Côté français, Portzmoguer est le héros qui a sauvé Brest. La victoire
est française car des navires français subsistaient prêts à faire feu...
Le 25 avril 1513, à bord d'une barge d'abordage, lors d'un combat contre
les Français, le célèbre amiral Anglais tombe à l'eau et se noie sous
le poids de son armure.
Version française :
Trois jours plus tard le corps est retrouvé. Les Français font parvenir
le sifflet d'argent insigne de lord amiral à la reine Anne de Bretagne
et l'armure à sa fille Claude. L'amiral venait d'être promu à l'Ordre
de la jarretière. Insigne honneur contesté par certains historiens.
Version anglaise :
Le corps d'Howard est retrouvé sur une plage et identifié par le sifflet
autour du cou mais le corps n'aurait pas été rapatrié en Angleterre. Cependant,
des écrits anglais majoritaires affirment que l'amiral, avant de tomber
à l'eau, enleva son sifflet et le jeta à la mer pour éviter qu'il ne tombe
en des mains françaises.
Hervé Sieur de Portzmoguer épouse en première noce
Jehanne de Coatmanac’h puis en seconde noce Françoise de Kergoulouarn.

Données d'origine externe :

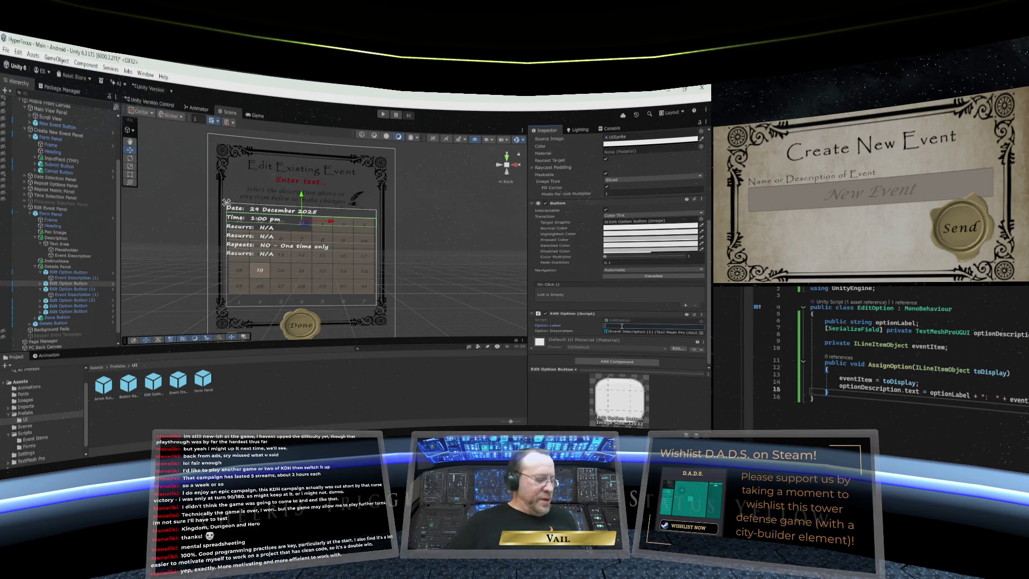
text(Time)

Il y aurait eu une descendance dont le dernier représentant du nom s'éteint
à Saint Pol de Léon en 1833.
Les épaves du « Regent » et de « La Cordelière » sont recherchées désormais
non plus aux abords de la Pointe de Saint Michel mais au Nord de la pointe
du Grand Gouin en Camaret-sur-Mer.
La marine Française honore Primauguet en donnant ce nom à un navire de
guerre.
Il semble que ce ne soit pas le poète Jean de la Fontaine
dont on honorerait le souvenir au travers de la rue de la Fontaine mais
celui d'une fontaine communautaire très pratique pour les Morgatois. Un
compte rendu municipal semble accréditer la présence d'un puisage en plein
cœur de Morgat.
Le conseil municipal de Crozon en date du 22 juillet 1934 vote un crédit
spécial de 420 francs en faveur du remplacement de la pompe de la fontaine
du Loc'h qui est délabrée et irréparable. Cette pompe alimente les Morgatois
en eau potable en l'absence d'eau courante dont la privation devient un
problème sanitaire grave. Les eaux du ruisseau du Loc'h sont douteuses
et dénoncées par les autorités sanitaires. Le maire de Crozon d'alors,
Mr Cariou, est le énième magistrat à subir la pression d'un raccordement
à une eau irréprochable. Il est alors envisagé un raccordement à un point
de puisage situé à Goandour en Crozon. Ce n'est pas le tuyau d'à côté
bien que la déclivité du terrain soit idéale. Des plans sont établis mais
le volet financier stagne comme une eau croupissante. Les eaux du port
sont pestilentielles et désagréables pour les touristes dont certains
aimeraient faire trempette jusqu'aux mollets.
Certains Morgatois ont un puits. D'autres, nettement plus à leur aise,
se sont raccordés au château
d'eau Peugeot grâce à une redevance qui n'est pas à la portée de tous.
L'industriel Mr P. propriétaire des deux conserveries en
Morgat se trouva à la une des commérages de Crozon Morgat pendant plusieurs
années. La presse régionale s'en fit l'écho.
Me Lalouët, avocat conseil de Mr Berneron, écrivit une lettre au maire
de Crozon Morgat que l'édile lut au conseil municipal du 11 octobre 1931.
"Mr P. semble empêcher l'accès des habitations situées sur la falaise.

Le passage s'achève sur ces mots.